Butterfly genus in family Lycaenidae

Megathecla is a gossamer-winged butterfly genus of tribe Eumaeini in the subfamily Theclinae. These butterflies are found in the Neotropical realm. The distinctness of this genus was only recognized after the year 2000, even though the type species M. gigantea has been scientifically known since the late 19th century.

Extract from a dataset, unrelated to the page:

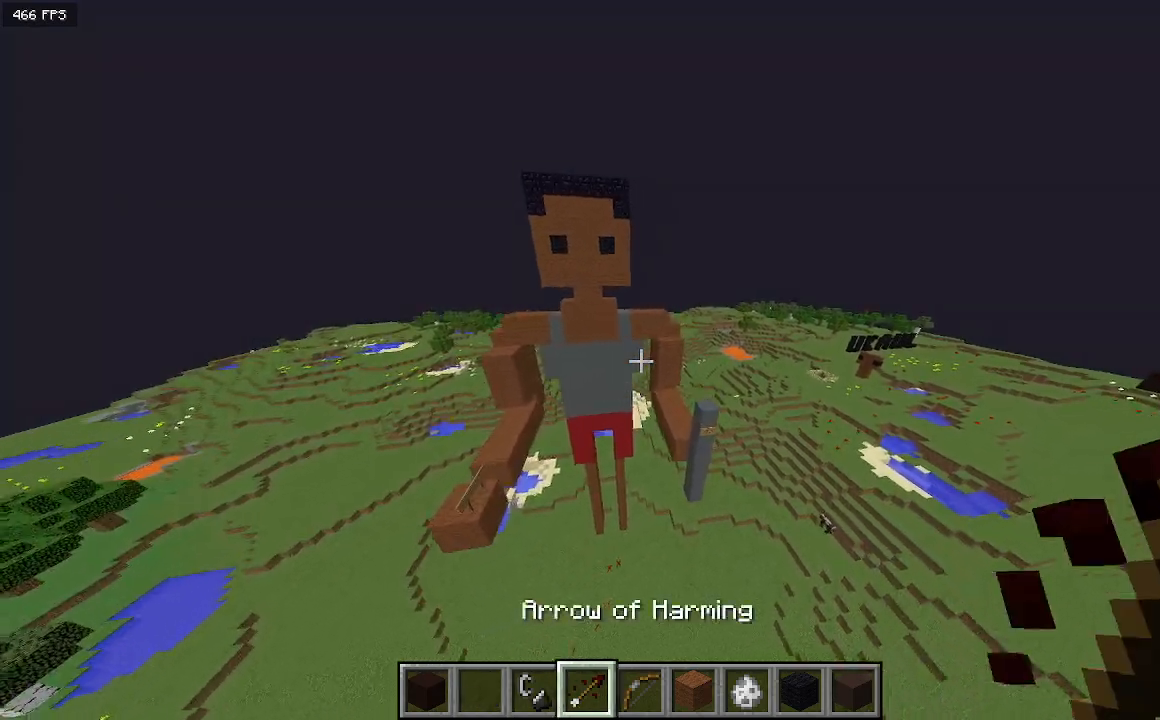
{"keys": ["d", "w"], "events": [[33, "d", "down"]]}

It contains three species at present, but undescribed ones are likely to exist:
- Megathecla corentini Faynel, 2009
- Megathecla cupentus (Stoll, [1781]) (sometimes in Cupathecla)
- Megathecla gigantea (Hewitson, 1867)

The initial name proposed for this lineage was Gulliveria, but some authors do not consider it validly published. In any case, this name was already established for a supposed genus of cardinalfishes earlier and thus cannot be used for the butterflies.

As replacement for "Gulliveria", one of the original authors proposed Gullicaena. But another entomologist had already established Megathecla for exactly the same purpose some months earlier, and this name is thus used today. If, however, "Gulliveria" was never validly published, Megathecla must be formally acknowledged by the ICZN.

M. cupentus – a species described in 1781 – is sometimes separated in a monotypic genus Cupathecla, but considering that the relationships of these species are by no means fully resolved, it seems premature to recognize it.